● Source information
=== Begin Enclosure ===

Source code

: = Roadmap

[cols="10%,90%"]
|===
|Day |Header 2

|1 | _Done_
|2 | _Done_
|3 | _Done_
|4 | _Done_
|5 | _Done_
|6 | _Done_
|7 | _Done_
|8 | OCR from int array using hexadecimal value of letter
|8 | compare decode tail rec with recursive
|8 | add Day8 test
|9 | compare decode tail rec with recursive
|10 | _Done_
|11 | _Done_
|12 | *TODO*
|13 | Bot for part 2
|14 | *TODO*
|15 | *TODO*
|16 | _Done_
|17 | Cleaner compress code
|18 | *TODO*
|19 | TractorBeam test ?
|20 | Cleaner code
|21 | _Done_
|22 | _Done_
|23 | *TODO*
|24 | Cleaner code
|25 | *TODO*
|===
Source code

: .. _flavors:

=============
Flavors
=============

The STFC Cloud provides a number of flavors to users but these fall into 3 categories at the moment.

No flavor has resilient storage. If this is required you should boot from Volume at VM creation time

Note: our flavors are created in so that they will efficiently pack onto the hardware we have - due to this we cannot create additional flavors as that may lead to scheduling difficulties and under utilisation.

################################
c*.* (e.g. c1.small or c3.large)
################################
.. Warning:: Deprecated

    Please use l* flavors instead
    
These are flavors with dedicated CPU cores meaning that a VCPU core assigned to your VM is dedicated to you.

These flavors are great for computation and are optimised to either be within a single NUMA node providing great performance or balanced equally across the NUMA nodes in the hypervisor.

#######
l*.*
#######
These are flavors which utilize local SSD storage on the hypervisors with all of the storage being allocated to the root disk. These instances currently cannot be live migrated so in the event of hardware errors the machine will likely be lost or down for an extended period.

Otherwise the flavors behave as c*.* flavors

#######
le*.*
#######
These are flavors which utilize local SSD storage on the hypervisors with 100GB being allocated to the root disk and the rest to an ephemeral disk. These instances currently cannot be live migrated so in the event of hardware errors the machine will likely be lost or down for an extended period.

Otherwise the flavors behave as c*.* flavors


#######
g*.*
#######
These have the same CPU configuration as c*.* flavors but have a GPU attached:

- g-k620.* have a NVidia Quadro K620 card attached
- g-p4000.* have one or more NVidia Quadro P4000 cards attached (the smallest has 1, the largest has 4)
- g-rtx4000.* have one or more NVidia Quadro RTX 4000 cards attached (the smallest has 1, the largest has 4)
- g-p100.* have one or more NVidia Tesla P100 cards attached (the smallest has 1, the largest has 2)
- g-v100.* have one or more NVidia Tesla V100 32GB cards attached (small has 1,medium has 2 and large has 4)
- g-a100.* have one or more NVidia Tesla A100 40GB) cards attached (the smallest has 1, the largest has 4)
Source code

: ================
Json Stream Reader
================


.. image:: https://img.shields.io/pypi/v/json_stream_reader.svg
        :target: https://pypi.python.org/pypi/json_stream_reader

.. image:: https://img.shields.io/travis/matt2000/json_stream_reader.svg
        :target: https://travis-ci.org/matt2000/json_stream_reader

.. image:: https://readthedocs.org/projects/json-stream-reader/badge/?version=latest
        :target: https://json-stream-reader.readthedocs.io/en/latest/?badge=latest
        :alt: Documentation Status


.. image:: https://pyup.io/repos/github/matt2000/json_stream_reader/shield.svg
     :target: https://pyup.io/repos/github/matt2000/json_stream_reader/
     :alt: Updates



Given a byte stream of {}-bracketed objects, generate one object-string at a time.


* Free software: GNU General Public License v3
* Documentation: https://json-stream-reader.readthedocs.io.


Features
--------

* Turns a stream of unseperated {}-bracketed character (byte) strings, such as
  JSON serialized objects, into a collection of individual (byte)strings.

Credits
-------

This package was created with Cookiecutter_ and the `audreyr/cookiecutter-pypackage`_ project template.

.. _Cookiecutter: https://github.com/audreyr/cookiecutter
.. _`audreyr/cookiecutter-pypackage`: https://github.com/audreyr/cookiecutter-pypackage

=== End Enclosure ===

● What to produce
Lines containing the word "audreyr" are to be pulled from the records and copied.

● Solution for this exercise
This package was created with Cookiecutter_ and the `audreyr/cookiecutter-pypackage`_ project template.
.. _Cookiecutter: https://github.com/audreyr/cookiecutter
.. _`audreyr/cookiecutter-pypackage`: https://github.com/audreyr/cookiecutter-pypackage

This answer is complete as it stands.